For the last few days, I have been feeling “unreal.” I went back in my journal trying to find where I first started to feel that. July 17 was the first time I wrote something like “I don’t feel like I’m here, don’t know where I am.” Other entries since then are “I don’t feel like a person,” “no sense of future,” “everything ahead of me feels like a chore.” I can’t find compassion for myself, and I have no sense of Spirit in the universe.
Last Tuesday I wrote:
I see Erica today, but I can’t imagine she can help me. Two friends have told me I am much stronger, but I don’t feel that at all. That’s a little scary. If that’s true, it means that I haven’t been able to take in, experience, the healing I have done. If healing doesn’t feel real to me, how can I ever truly heal?
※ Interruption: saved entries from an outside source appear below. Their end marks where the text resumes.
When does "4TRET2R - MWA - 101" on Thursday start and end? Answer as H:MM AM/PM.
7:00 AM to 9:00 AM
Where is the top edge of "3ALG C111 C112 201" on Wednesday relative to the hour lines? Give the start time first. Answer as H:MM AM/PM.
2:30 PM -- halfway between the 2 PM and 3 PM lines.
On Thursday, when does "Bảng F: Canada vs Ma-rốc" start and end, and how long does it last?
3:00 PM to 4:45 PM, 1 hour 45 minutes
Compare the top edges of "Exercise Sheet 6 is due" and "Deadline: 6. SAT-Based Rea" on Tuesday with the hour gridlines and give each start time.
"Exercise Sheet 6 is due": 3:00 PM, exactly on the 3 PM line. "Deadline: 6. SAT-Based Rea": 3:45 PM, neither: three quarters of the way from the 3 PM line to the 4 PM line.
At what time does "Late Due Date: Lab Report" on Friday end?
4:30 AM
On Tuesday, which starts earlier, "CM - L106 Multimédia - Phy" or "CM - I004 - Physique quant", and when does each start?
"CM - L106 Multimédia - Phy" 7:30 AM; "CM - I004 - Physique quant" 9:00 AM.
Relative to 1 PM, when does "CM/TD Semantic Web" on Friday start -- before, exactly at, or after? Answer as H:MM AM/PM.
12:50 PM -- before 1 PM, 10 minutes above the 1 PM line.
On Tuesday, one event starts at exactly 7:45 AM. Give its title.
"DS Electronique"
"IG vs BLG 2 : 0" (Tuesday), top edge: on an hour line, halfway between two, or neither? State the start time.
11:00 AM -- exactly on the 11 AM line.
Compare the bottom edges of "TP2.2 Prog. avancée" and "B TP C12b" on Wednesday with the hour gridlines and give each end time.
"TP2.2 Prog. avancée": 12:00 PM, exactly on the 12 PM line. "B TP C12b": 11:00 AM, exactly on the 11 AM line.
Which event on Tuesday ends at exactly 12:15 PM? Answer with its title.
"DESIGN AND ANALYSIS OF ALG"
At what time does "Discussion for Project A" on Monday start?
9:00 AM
Erica’s waiting room. I call it “feeling crazy” but really it’s feeling like I can’t trust myself. I can’t trust myself to remember, I can’t trust myself to make a good choice, I have no idea what to do, or what I want. My routine is not functioning very well. I put the eggs in the pan first, not the rice. I wonder if I’m only seeing what I expect to see instead of what is, so I have no sense of being “better,” of having learned or gotten stronger. When I asked Jan why she thought I was better, she said I’m more present. I brought sweet chestnut, for when you are at the end of your rope. “When anguish overwhelms you and you can see no way out.” But this doesn’t feel like anguish, it feels like confusion and despair. It’s true, I don’t see how to go on.
“Sweet Chestnut” is the Bach flower remedy for “Moments when the anguish is too great and seems to be unbearable. Your mind or body feels as if it has come to the uttermost limit of its endurance. It feels as if there is nothing but destruction and annihilation left to face.”